EXTRACTED INFORMATION START

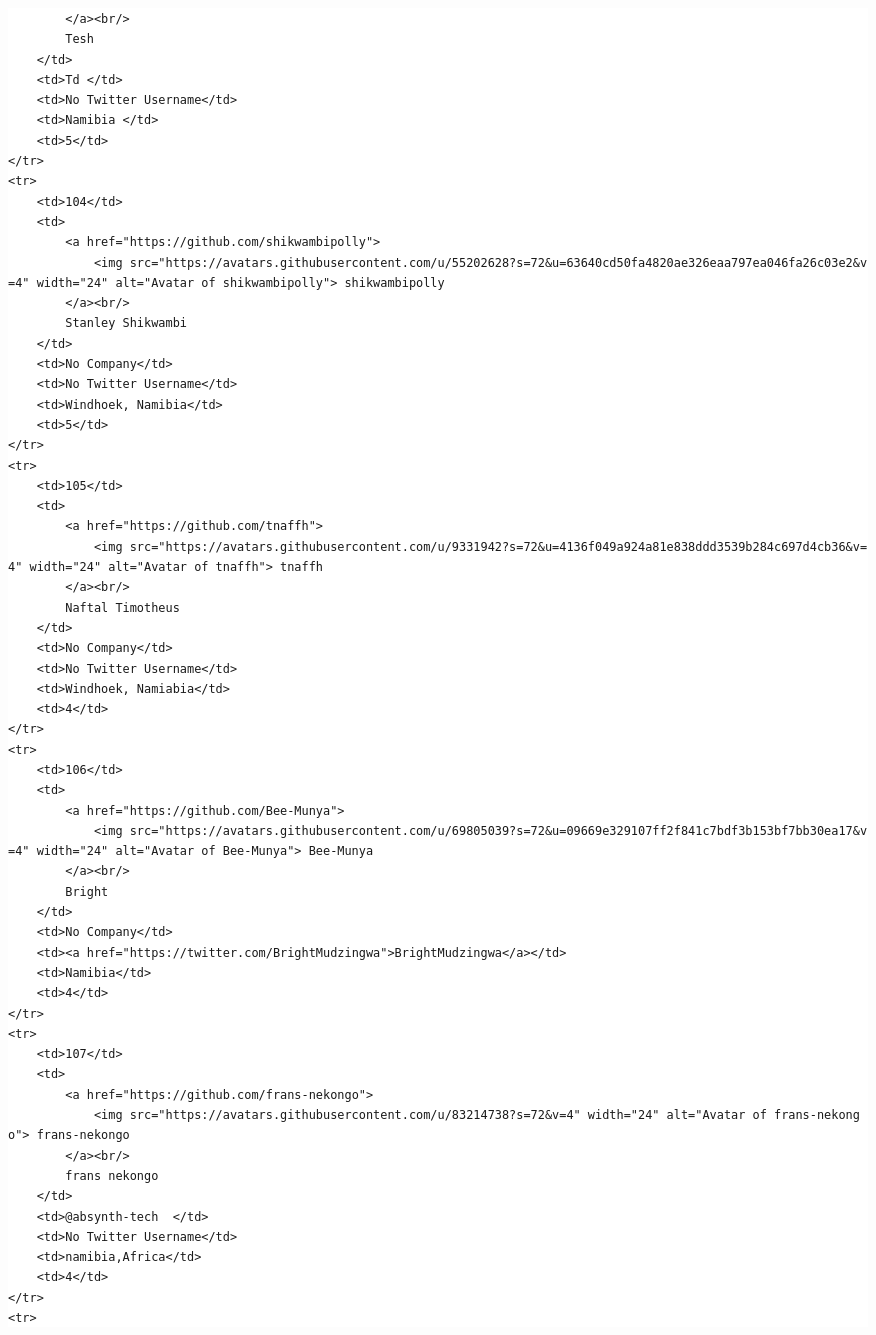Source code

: 			</a><br/>
			Tesh
		</td>
		<td>Td </td>
		<td>No Twitter Username</td>
		<td>Namibia </td>
		<td>5</td>
	</tr>
	<tr>
		<td>104</td>
		<td>
			<a href="https://github.com/shikwambipolly">
				<img src="https://avatars.githubusercontent.com/u/55202628?s=72&u=63640cd50fa4820ae326eaa797ea046fa26c03e2&v=4" width="24" alt="Avatar of shikwambipolly"> shikwambipolly
			</a><br/>
			Stanley Shikwambi
		</td>
		<td>No Company</td>
		<td>No Twitter Username</td>
		<td>Windhoek, Namibia</td>
		<td>5</td>
	</tr>
	<tr>
		<td>105</td>
		<td>
			<a href="https://github.com/tnaffh">
				<img src="https://avatars.githubusercontent.com/u/9331942?s=72&u=4136f049a924a81e838ddd3539b284c697d4cb36&v=4" width="24" alt="Avatar of tnaffh"> tnaffh
			</a><br/>
			Naftal Timotheus
		</td>
		<td>No Company</td>
		<td>No Twitter Username</td>
		<td>Windhoek, Namiabia</td>
		<td>4</td>
	</tr>
	<tr>
		<td>106</td>
		<td>
			<a href="https://github.com/Bee-Munya">
				<img src="https://avatars.githubusercontent.com/u/69805039?s=72&u=09669e329107ff2f841c7bdf3b153bf7bb30ea17&v=4" width="24" alt="Avatar of Bee-Munya"> Bee-Munya
			</a><br/>
			Bright
		</td>
		<td>No Company</td>
		<td><a href="https://twitter.com/BrightMudzingwa">BrightMudzingwa</a></td>
		<td>Namibia</td>
		<td>4</td>
	</tr>
	<tr>
		<td>107</td>
		<td>
			<a href="https://github.com/frans-nekongo">
				<img src="https://avatars.githubusercontent.com/u/83214738?s=72&v=4" width="24" alt="Avatar of frans-nekongo"> frans-nekongo
			</a><br/>
			frans nekongo
		</td>
		<td>@absynth-tech  </td>
		<td>No Twitter Username</td>
		<td>namibia,Africa</td>
		<td>4</td>
	</tr>
	<tr>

EXTRACTED INFORMATION END

PROBLEM STATEMENT> Look through the listing and extract every line with "Windhoek" in it.

ANSWER AREA>
		<td>Windhoek, Namibia</td>
		<td>Windhoek, Namiabia</td>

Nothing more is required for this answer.